◆ **Data block**:
┌──

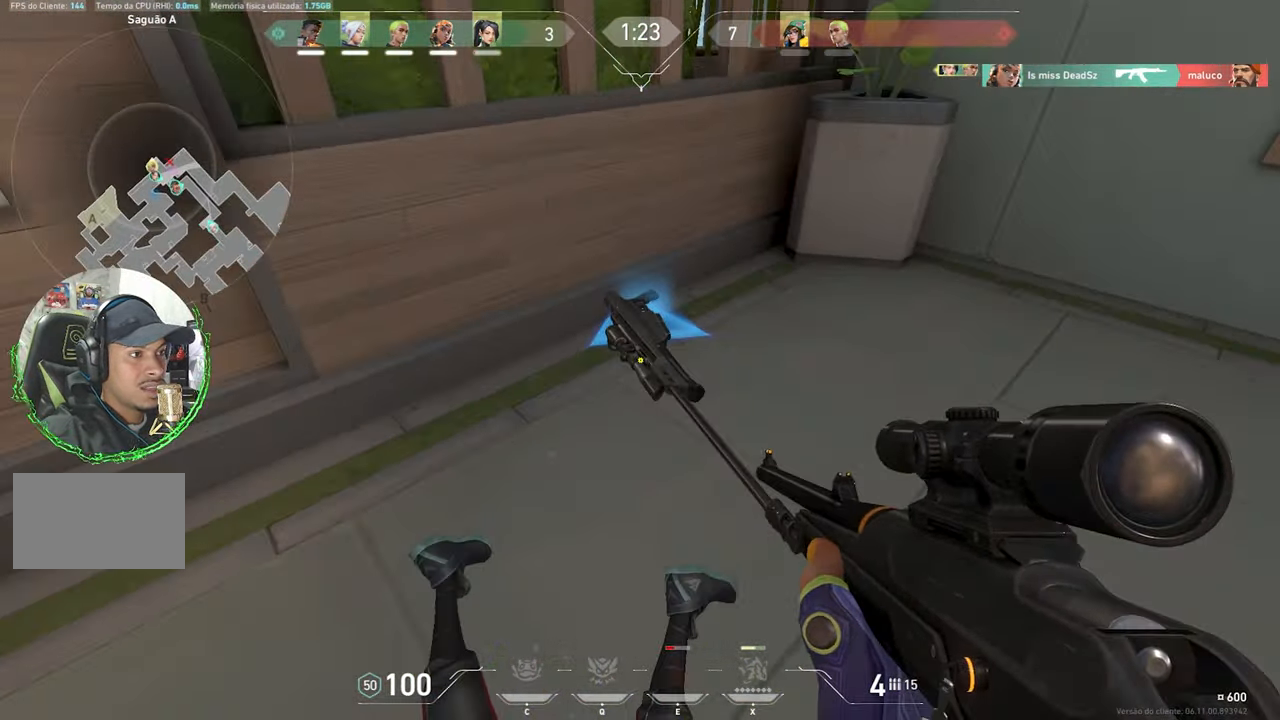
{"keys": ["w"], "mouse": [], "mouse_move": "right", "events": [[167, "f", "down"], [250, "f", "up"]]}
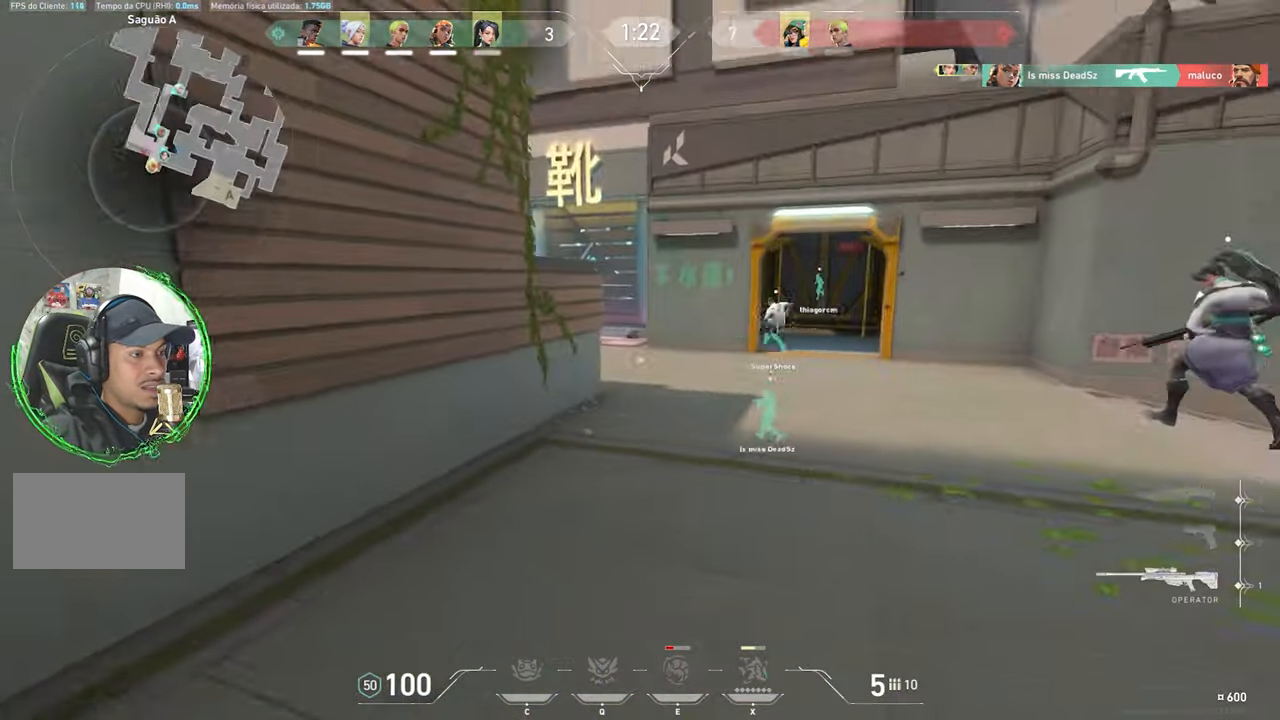
{"keys": ["w"], "mouse": [], "mouse_move": "still", "events": []}
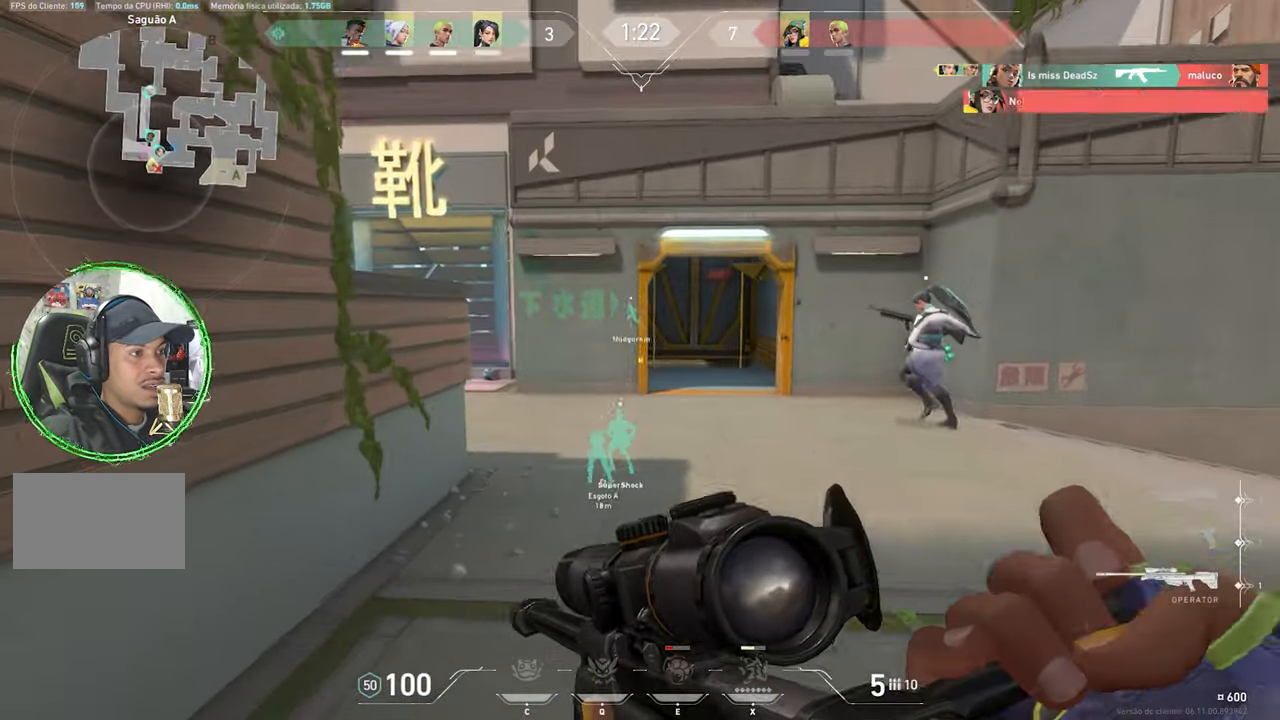
{"keys": ["d", "w"], "mouse": [], "mouse_move": "left", "events": [[434, "d", "down"]]}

└──

◆ **Action item**: A word-for-word copy of all the data is required, minus the pictures.

◆ **Expected output**:
{"keys": ["w"], "mouse": [], "mouse_move": "right", "events": [[167, "f", "down"], [250, "f", "up"]]}
{"keys": ["w"], "mouse": [], "mouse_move": "still", "events": []}
{"keys": ["d", "w"], "mouse": [], "mouse_move": "left", "events": [[434, "d", "down"]]}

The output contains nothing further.